TASK:
Copy out every item below word for word, keeping each line in its original order.

[START EXERCISE INPUTS]

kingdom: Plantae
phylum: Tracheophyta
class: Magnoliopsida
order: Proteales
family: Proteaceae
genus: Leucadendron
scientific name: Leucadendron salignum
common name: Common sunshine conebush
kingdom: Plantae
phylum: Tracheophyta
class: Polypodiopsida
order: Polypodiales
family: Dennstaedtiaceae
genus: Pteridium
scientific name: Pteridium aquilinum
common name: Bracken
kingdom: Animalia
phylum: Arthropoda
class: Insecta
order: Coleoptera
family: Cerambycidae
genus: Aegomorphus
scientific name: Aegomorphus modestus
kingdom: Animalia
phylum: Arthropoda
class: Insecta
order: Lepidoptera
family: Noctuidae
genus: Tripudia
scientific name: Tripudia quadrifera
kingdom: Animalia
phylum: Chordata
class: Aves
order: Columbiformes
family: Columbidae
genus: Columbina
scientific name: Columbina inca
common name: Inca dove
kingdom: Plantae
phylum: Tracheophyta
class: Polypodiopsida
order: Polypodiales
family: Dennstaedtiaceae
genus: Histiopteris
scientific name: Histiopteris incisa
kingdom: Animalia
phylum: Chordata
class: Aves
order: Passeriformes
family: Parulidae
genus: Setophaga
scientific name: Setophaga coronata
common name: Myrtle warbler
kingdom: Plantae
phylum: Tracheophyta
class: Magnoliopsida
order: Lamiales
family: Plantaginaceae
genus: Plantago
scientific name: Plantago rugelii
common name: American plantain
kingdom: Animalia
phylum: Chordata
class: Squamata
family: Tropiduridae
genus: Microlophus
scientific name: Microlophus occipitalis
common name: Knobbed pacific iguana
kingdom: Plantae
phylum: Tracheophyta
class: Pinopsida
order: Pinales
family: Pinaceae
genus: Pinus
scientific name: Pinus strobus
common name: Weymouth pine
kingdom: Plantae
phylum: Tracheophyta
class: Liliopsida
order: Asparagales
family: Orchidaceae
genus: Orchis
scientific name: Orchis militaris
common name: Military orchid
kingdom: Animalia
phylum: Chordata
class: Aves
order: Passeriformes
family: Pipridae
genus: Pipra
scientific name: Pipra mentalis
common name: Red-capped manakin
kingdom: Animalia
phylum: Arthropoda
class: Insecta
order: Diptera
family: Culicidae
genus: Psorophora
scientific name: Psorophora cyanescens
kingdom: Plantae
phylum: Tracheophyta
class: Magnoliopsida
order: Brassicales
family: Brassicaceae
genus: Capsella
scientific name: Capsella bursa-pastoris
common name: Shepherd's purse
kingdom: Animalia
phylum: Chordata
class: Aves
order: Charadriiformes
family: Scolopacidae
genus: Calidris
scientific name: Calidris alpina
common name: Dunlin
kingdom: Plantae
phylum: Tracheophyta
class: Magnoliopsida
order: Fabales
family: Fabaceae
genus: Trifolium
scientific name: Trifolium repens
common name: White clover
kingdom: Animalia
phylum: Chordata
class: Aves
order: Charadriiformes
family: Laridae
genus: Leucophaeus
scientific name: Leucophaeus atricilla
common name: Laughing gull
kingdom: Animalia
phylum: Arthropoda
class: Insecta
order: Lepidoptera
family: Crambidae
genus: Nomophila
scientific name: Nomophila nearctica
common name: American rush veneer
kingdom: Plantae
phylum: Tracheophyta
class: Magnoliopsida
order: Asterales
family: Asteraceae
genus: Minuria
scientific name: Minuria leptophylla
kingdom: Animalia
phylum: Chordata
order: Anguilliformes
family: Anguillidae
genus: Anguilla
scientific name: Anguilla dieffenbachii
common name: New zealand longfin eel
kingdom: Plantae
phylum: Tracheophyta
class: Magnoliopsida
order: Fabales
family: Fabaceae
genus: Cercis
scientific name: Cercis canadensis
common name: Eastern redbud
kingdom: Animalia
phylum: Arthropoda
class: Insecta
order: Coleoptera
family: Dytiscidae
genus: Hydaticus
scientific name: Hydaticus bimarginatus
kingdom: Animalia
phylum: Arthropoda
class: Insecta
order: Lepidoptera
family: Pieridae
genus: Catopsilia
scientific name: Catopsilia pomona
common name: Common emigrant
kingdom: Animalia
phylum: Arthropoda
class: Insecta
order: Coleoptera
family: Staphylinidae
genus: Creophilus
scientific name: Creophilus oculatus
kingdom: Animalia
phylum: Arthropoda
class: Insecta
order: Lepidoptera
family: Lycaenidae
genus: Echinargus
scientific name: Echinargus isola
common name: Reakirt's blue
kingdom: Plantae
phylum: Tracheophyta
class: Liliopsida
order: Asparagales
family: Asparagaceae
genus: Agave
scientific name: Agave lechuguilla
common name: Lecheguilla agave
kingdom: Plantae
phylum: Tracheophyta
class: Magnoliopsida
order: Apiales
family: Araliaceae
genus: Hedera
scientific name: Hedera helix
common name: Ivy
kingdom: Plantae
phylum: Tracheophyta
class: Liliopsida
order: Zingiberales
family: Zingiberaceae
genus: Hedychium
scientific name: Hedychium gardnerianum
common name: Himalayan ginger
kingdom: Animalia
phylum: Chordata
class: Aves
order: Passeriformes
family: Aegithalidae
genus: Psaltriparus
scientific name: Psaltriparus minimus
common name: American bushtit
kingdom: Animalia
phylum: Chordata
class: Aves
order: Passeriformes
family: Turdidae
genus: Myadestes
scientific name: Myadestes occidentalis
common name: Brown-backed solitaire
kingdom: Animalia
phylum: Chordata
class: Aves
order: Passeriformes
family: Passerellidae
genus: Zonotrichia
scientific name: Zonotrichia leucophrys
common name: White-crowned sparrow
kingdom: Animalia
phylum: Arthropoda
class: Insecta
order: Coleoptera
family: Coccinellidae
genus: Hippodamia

[END EXERCISE INPUTS]

TASK SOLUTION:
kingdom: Plantae
phylum: Tracheophyta
class: Magnoliopsida
order: Proteales
family: Proteaceae
genus: Leucadendron
scientific name: Leucadendron salignum
common name: Common sunshine conebush
kingdom: Plantae
phylum: Tracheophyta
class: Polypodiopsida
order: Polypodiales
family: Dennstaedtiaceae
genus: Pteridium
scientific name: Pteridium aquilinum
common name: Bracken
kingdom: Animalia
phylum: Arthropoda
class: Insecta
order: Coleoptera
family: Cerambycidae
genus: Aegomorphus
scientific name: Aegomorphus modestus
kingdom: Animalia
phylum: Arthropoda
class: Insecta
order: Lepidoptera
family: Noctuidae
genus: Tripudia
scientific name: Tripudia quadrifera
kingdom: Animalia
phylum: Chordata
class: Aves
order: Columbiformes
family: Columbidae
genus: Columbina
scientific name: Columbina inca
common name: Inca dove
kingdom: Plantae
phylum: Tracheophyta
class: Polypodiopsida
order: Polypodiales
family: Dennstaedtiaceae
genus: Histiopteris
scientific name: Histiopteris incisa
kingdom: Animalia
phylum: Chordata
class: Aves
order: Passeriformes
family: Parulidae
genus: Setophaga
scientific name: Setophaga coronata
common name: Myrtle warbler
kingdom: Plantae
phylum: Tracheophyta
class: Magnoliopsida
order: Lamiales
family: Plantaginaceae
genus: Plantago
scientific name: Plantago rugelii
common name: American plantain
kingdom: Animalia
phylum: Chordata
class: Squamata
family: Tropiduridae
genus: Microlophus
scientific name: Microlophus occipitalis
common name: Knobbed pacific iguana
kingdom: Plantae
phylum: Tracheophyta
class: Pinopsida
order: Pinales
family: Pinaceae
genus: Pinus
scientific name: Pinus strobus
common name: Weymouth pine
kingdom: Plantae
phylum: Tracheophyta
class: Liliopsida
order: Asparagales
family: Orchidaceae
genus: Orchis
scientific name: Orchis militaris
common name: Military orchid
kingdom: Animalia
phylum: Chordata
class: Aves
order: Passeriformes
family: Pipridae
genus: Pipra
scientific name: Pipra mentalis
common name: Red-capped manakin
kingdom: Animalia
phylum: Arthropoda
class: Insecta
order: Diptera
family: Culicidae
genus: Psorophora
scientific name: Psorophora cyanescens
kingdom: Plantae
phylum: Tracheophyta
class: Magnoliopsida
order: Brassicales
family: Brassicaceae
genus: Capsella
scientific name: Capsella bursa-pastoris
common name: Shepherd's purse
kingdom: Animalia
phylum: Chordata
class: Aves
order: Charadriiformes
family: Scolopacidae
genus: Calidris
scientific name: Calidris alpina
common name: Dunlin
kingdom: Plantae
phylum: Tracheophyta
class: Magnoliopsida
order: Fabales
family: Fabaceae
genus: Trifolium
scientific name: Trifolium repens
common name: White clover
kingdom: Animalia
phylum: Chordata
class: Aves
order: Charadriiformes
family: Laridae
genus: Leucophaeus
scientific name: Leucophaeus atricilla
common name: Laughing gull
kingdom: Animalia
phylum: Arthropoda
class: Insecta
order: Lepidoptera
family: Crambidae
genus: Nomophila
scientific name: Nomophila nearctica
common name: American rush veneer
kingdom: Plantae
phylum: Tracheophyta
class: Magnoliopsida
order: Asterales
family: Asteraceae
genus: Minuria
scientific name: Minuria leptophylla
kingdom: Animalia
phylum: Chordata
order: Anguilliformes
family: Anguillidae
genus: Anguilla
scientific name: Anguilla dieffenbachii
common name: New zealand longfin eel
kingdom: Plantae
phylum: Tracheophyta
class: Magnoliopsida
order: Fabales
family: Fabaceae
genus: Cercis
scientific name: Cercis canadensis
common name: Eastern redbud
kingdom: Animalia
phylum: Arthropoda
class: Insecta
order: Coleoptera
family: Dytiscidae
genus: Hydaticus
scientific name: Hydaticus bimarginatus
kingdom: Animalia
phylum: Arthropoda
class: Insecta
order: Lepidoptera
family: Pieridae
genus: Catopsilia
scientific name: Catopsilia pomona
common name: Common emigrant
kingdom: Animalia
phylum: Arthropoda
class: Insecta
order: Coleoptera
family: Staphylinidae
genus: Creophilus
scientific name: Creophilus oculatus
kingdom: Animalia
phylum: Arthropoda
class: Insecta
order: Lepidoptera
family: Lycaenidae
genus: Echinargus
scientific name: Echinargus isola
common name: Reakirt's blue
kingdom: Plantae
phylum: Tracheophyta
class: Liliopsida
order: Asparagales
family: Asparagaceae
genus: Agave
scientific name: Agave lechuguilla
common name: Lecheguilla agave
kingdom: Plantae
phylum: Tracheophyta
class: Magnoliopsida
order: Apiales
family: Araliaceae
genus: Hedera
scientific name: Hedera helix
common name: Ivy
kingdom: Plantae
phylum: Tracheophyta
class: Liliopsida
order: Zingiberales
family: Zingiberaceae
genus: Hedychium
scientific name: Hedychium gardnerianum
common name: Himalayan ginger
kingdom: Animalia
phylum: Chordata
class: Aves
order: Passeriformes
family: Aegithalidae
genus: Psaltriparus
scientific name: Psaltriparus minimus
common name: American bushtit
kingdom: Animalia
phylum: Chordata
class: Aves
order: Passeriformes
family: Turdidae
genus: Myadestes
scientific name: Myadestes occidentalis
common name: Brown-backed solitaire
kingdom: Animalia
phylum: Chordata
class: Aves
order: Passeriformes
family: Passerellidae
genus: Zonotrichia
scientific name: Zonotrichia leucophrys
common name: White-crowned sparrow
kingdom: Animalia
phylum: Arthropoda
class: Insecta
order: Coleoptera
family: Coccinellidae
genus: Hippodamia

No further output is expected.